TRAVAIL À FAIRE:
A) Pour chacune des affirmations suivantes, dites si l'extrait sur le tableau de bord numérique européen la confirme, en répondant par oui ou non et en citant les mots décisifs de cet extrait : (i) les TIC représentent 6 % du PIB total de l'UE ; (ii) l'effort européen de R&D dépasse celui des États-Unis ; (iii) les estimations de pertes d'emploi liées à l'arrivée de Free vont de 10 000 à 60 000.
B) D'après l'extrait sur le tableau de bord numérique européen, comment évoluent les usages selon la Commission ?
C) Prolongez l'extrait sur le tableau de bord numérique européen à partir de sa dernière phrase.

EXTRAIT À LIRE:
────────────────────────────────────────
Pour impulser une stratégie numérique, la commission européenne vient de révéler les éléments marquants de son tableau de bord du développement numérique au sein des pays de l’Union.
Elle constate que les TIC représentent 8 millions d’emplois et 6% du PIB total de l’UE et que les usages deviennent de plus en plus mobiles, au détriment du fixe.
Ces constats sont évidemment corrélés par la situation française des TIC puisque, là aussi, les applications mobiles ont depuis longtemps pris une avance considérable sur celles disponibles sur les réseaux fixes, comme le montre l’engouement pour les téléphones « intelligents » et les tablettes.
Pour autant, la Commission semble regretter que le niveau des investissements réalisés par les entreprises du secteur croissent, en rythme annuel, à un niveau inférieur à celui qui serait requis (et semble t’il de l’ordre de +6%/an) pour que la R&D européenne continue à rester compétitive. En effet, cet effort en matière de R&D est inférieur de moitié à celui des États-Unis, faisant craindre que les pays européens ne se fassent distancer.
Il est vrai qu’à ne voir les bienfaits de la pression concurrentielle dans le secteur des TIC qu’au travers du prisme des avantages apportés aux consommateurs, certains États ont pris le risque de mettre en berne les investissements que seules des marges raisonnables permettent de financer à hauteur de plusieurs milliards d’euros par an et par opérateur.
Il n’est qu’à regarder le cataclysme que l’arrivée de Free sur le marché de la téléphonie mobile français est en train de créer. Les estimations de pertes d’emploi, directes et indirectes, oscillent selon les observateurs entre 10 000 et 60 000, sans compter les pertes financières directes et indirectes, notamment pour l’État, que cette arrivée tonitruante génère. La pression sur les marges est telle que la rentabilité de bon nombre d’offres commerciales est remise en question au point que les états-majors sont en train de faire des arbitrages qui risquent de ne pas se faire en faveur de la R&D.
Certes, si tous les pays européens ne sont pas logés à cette enseigne, il n’en reste pas moins que la crise économique qui frappe bon nombre d’entre eux conduit les opérateurs à faire des choix dont il n’est pas besoin d’être grand clerc pour penser qu’ils ne se feront pas, eux non plus, en faveur d’un accroissement de l’effort dans le domaine de la R&D.
Peut-être est-ce une erreur et peut être faudrait-il, au contraire, privilégier l’innovation pour pouvoir repartir d’un bon pied, le moment venu, et protéger les marges et les positions futures ?
S’agissant du rôle des administrations dans le développement des services numériques, la Commission semble corréler la situation financière difficile de certains États avec un développement plus rapide qu’ailleurs des services administratifs en ligne, notant que ceci « (…) montre combien l’administration en ligne peut contribuer au succès des réformes structurelles ».
────────────────────────────────────────
DONNÉES BRUTES:
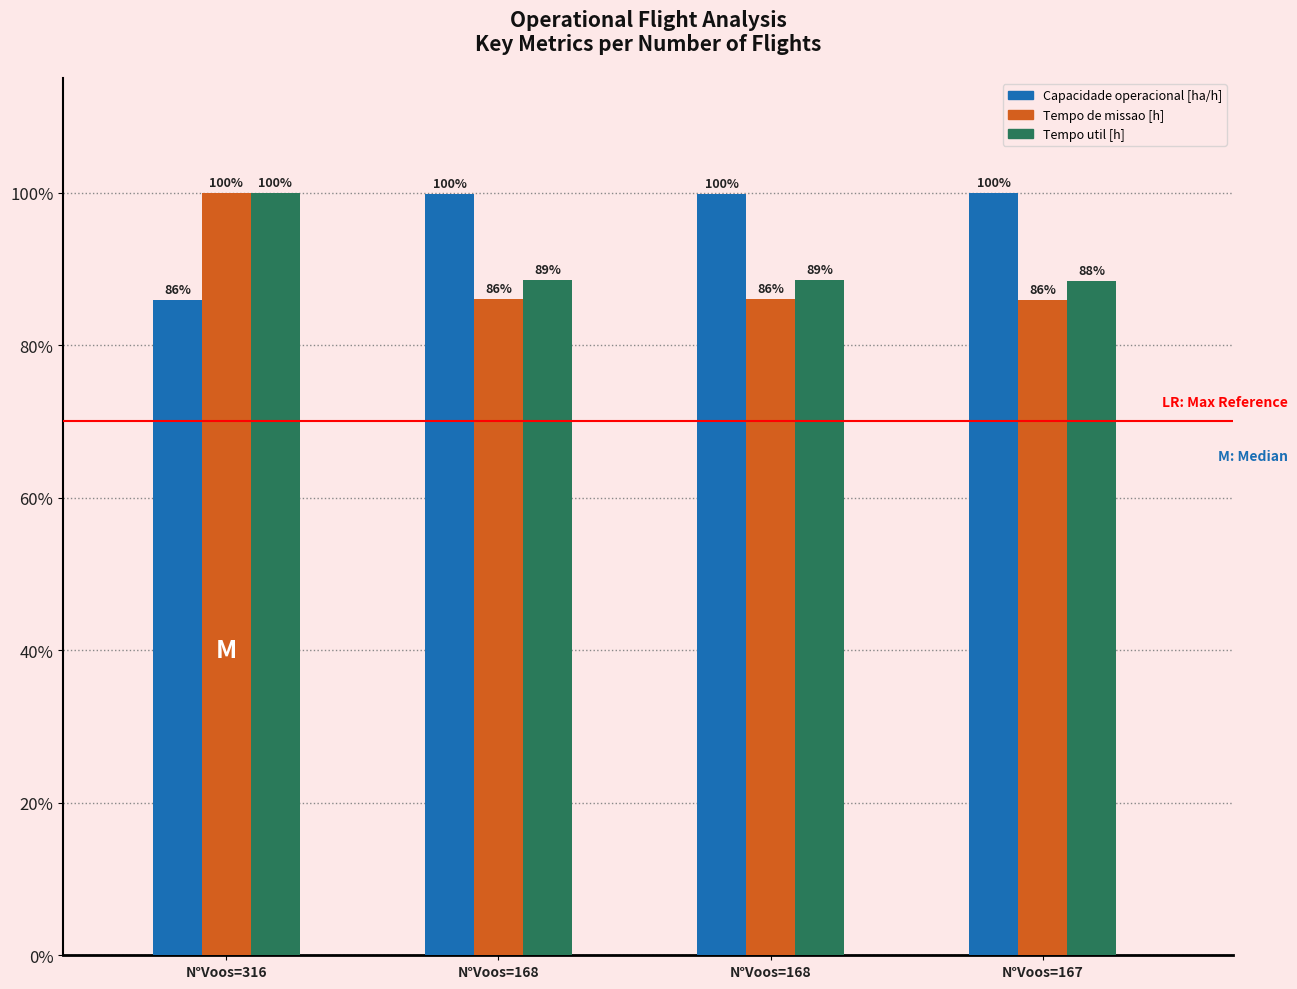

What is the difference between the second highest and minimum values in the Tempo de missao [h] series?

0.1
────────────────────────────────────────
RÉPONSES PAR TÂCHE:
A)
(i) Oui : « les TIC représentent 8 millions d’emplois et 6% du PIB total de l’UE ».
(ii) Non : « cet effort en matière de R&D est inférieur de moitié à celui des États-Unis ».
(iii) Oui : « Les estimations de pertes d’emploi, directes et indirectes, oscillent selon les observateurs entre 10 000 et 60 000 ».

B) Ils deviennent de plus en plus mobiles, au détriment du fixe.

C)
En clair, plus les administrations se virtualisent, plus cela sert les desseins de la Commission dans le domaine du développement des TIC. Gageons que cette vision ne sera pas partagée par tous les États membres et par tous les citoyens européens.
Restent certaines préoccupations relevées par la Commission, notamment sur le très, voire trop, faible niveau de maîtrise et de compétence des populations en matière d’utilisation des nouvelles technologies. Certes, il ne s’agit pas de faire de chacun d’entre nous un informaticien chevronné, mais le défaut de maîtrise des outils devient un handicap de plus en plus marqué lorsqu’il s’agit d’employabilité des personnes.
Ne pas savoir utiliser les outils de téléphonie sur internet ou les fonctions évoluées des progiciels bureautique est évidemment un handicap majeur dans un monde du travail où le secteur tertiaire, grand consommateur de nouvelles technologies, est sur représenté.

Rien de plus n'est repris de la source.